History came alive for fourth grade students from Park Avenue and Sanfordville Elementary schools last week on their field trip to the Warwick Historical Society’s buildings and properties.
“It feels like a privilege to carry on a 40 year tradition creating lifetime memories for these students,” said Warwick Historical Society (WHS) Executive Director Nora Gurvich.
The children engaged in hands-on learning while operating the mid-1800s corn sheller machine and pointing out the “ghost marks” on Baird’s Tavern, which are areas on the outside of the building that have been renovated, although the original construction is still detectable.
In the Tavern that was built in 1766, students stepped into the room where Martha Washington slept in a canopy bed. While making their way up into the attic, they were stunned that Francis Baird, the original owner, charged only 10 cents for travelers to sleep there for the night.
Behind Baird’s Tavern at the Hasbrouck Carriage House, an early Warwick doctor’s carriage was displayed on the lawn. The horse drawn carriage has lanterns to light the way for nighttime calls from the doctor. Upstairs in the Carriage House is a re-creation of a doctor’s office with equipment dating from 100 years ago.
Making their way across Main St. with the assistance of the Warwick Police Department, students visited the Shingle House Complex on Forester Ave. Behind the oldest house in the Village, the youngsters toured the site of an archaeological dig that is now in its tenth year.

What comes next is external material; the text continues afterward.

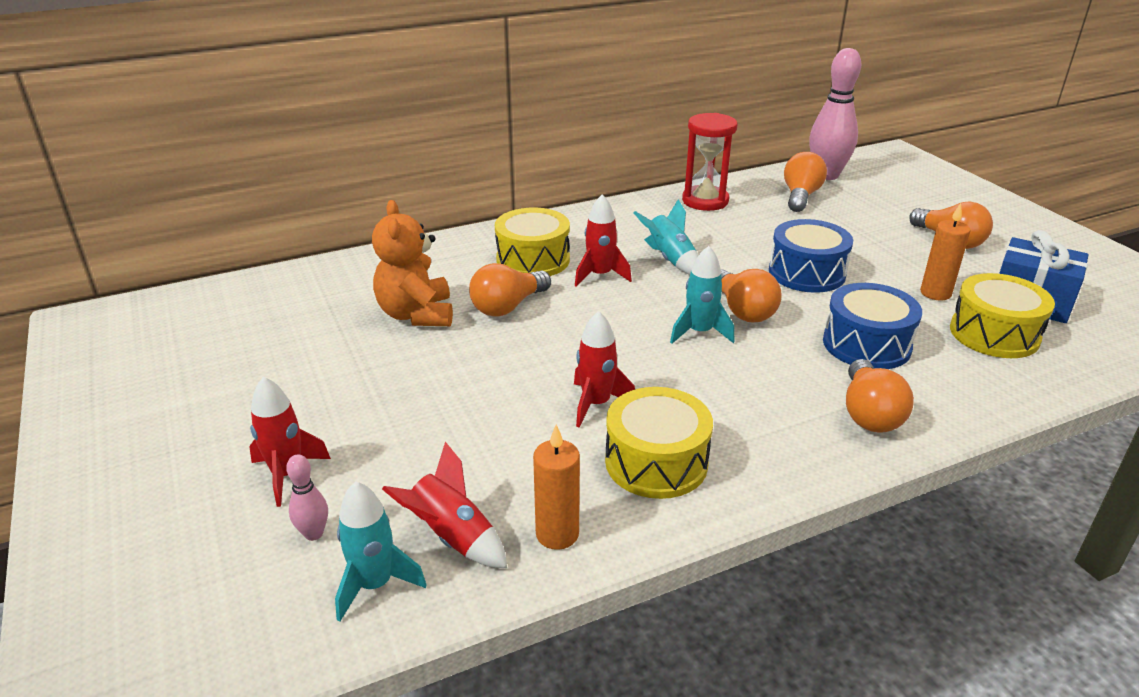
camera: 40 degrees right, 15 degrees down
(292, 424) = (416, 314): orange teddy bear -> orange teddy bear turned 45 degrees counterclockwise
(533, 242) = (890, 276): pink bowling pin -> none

The Historical Society’s Shingle Dig Team enthusiastically showed students many of the thousands of artifacts they discovered in a cistern underground behind the annex of a house built in 1764. Artifacts in the lab of the Sly Barn range from buttons to animal bones to pottery and medicine bottles.
In an adjoining room of the Sly Barn, children were fascinated by the antique household appliances and farm tools. They were also eager to learn about the Lehigh and Hudson River Caboose from 1909 that is situated next to the barn.
Wrapping up the tour, students went into the Old School Baptist Meeting House to admire the design and work of architect William Foght and builder Azariah Ketchum, a Warwick native. Afterwards, they enjoyed sack races and lunch in Lewis Park.
Summing up the day, WHS Immediate Past President and Chair of the Society’s Education Committee Mary Ann Knight said, “It was a wonderful collaboration among the Warwick Historical Society, Warwick Valley Central School District, teachers, parents, volunteers and the Warwick Police Department to make it a spectacular day for students.”